ATAS/994/2014 (2) du 09.09.2014 ( PC ) , REJETE

Descripteurs : PRESTATION COMPLÉMENTAIRE ; DROIT CANTONAL ; ENFANT ; MÉNAGE COMMUN ; DROIT DE GARDE
Normes : LPCC.36A; LPCC.36C
Résumé : Lorsque le droit de garde des enfants du requérant a été attribué à la mère par jugement de séparation et qu'un large droit de visite a été accordé au requérant, les enfants ne sauraient être considérés comme faisant ménage commun avec leur père lorsqu'ils vivent de façon prépondérante chez leur mère, ce d'autant plus qu'ils sont domiciliés chez elle selon l'Office cantonal de la population.
En fait
En droit
RÉPUBLIQUE ET CANTON DE GENÈVE

POUVOIR JUDICIAIRE

 

A/1824/2014 ATAS/994/2014

COUR DE JUSTICE

Chambre des assurances sociales

Arrêt du 9 septembre 2014

1ère Chambre

 

En la cause

Monsieur A______, domicilié au GRAND-LANCY

recourant

 

contre

SERVICE DES PRESTATIONS COMPLEMENTAIRES, sis route de Chêne 54, GENÈVE

intimé

 


EN FAIT

1.        Monsieur A______, né le ______ 1983, a déposé une demande visant à l’octroi de prestations complémentaires familiales le 17 mars 2014 auprès du Service des prestations complémentaires (ci-après SPC).

2.        Par décision du 24 mars 2014, le SPC a rejeté sa demande, rappelant que seules les personnes qui forment une famille composée au minimum d’un adulte et d’un enfant avec lequel un lien de filiation est établi, peuvent prétendre aux prestations complémentaires familiales.

3.        L’intéressé a formé opposition le 17 avril 2014. Il précise qu’il est séparé de son épouse, et que leurs deux enfants, B______ et C______, nés le ______ 2008, « vivent une partie de leur temps chez leur mère, et une autre chez moi-même, conformément au jugement de séparation du 8 mars 2013 ».

• LES DONNÉES:
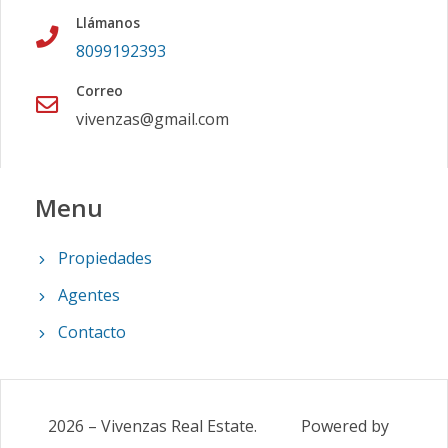
Llámanos
8099192393
Correo
vivenzas@gmail.com
Menu
Propiedades
Agentes
Contacto
2026
–
Vivenzas Real Estate
.
Powered by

• CONSIGNE 1: Selon l'extrait, à quelle date Monsieur A______ a-t-il déposé sa demande de prestations complémentaires familiales auprès du SPC ?
• CONSIGNE 2: Reproduisez mot pour mot le passage de l'extrait qui va de « ATAS/994/2014 (2) du » jusqu'à « de la population. » inclus.

• RÉPONSE 1: Le 17 mars 2014.

• RÉPONSE 2:
ATAS/994/2014 (2) du 09.09.2014 ( PC ) , REJETE

Descripteurs : PRESTATION COMPLÉMENTAIRE ; DROIT CANTONAL ; ENFANT ; MÉNAGE COMMUN ; DROIT DE GARDE
Normes : LPCC.36A; LPCC.36C
Résumé : Lorsque le droit de garde des enfants du requérant a été attribué à la mère par jugement de séparation et qu'un large droit de visite a été accordé au requérant, les enfants ne sauraient être considérés comme faisant ménage commun avec leur père lorsqu'ils vivent de façon prépondérante chez leur mère, ce d'autant plus qu'ils sont domiciliés chez elle selon l'Office cantonal de la population.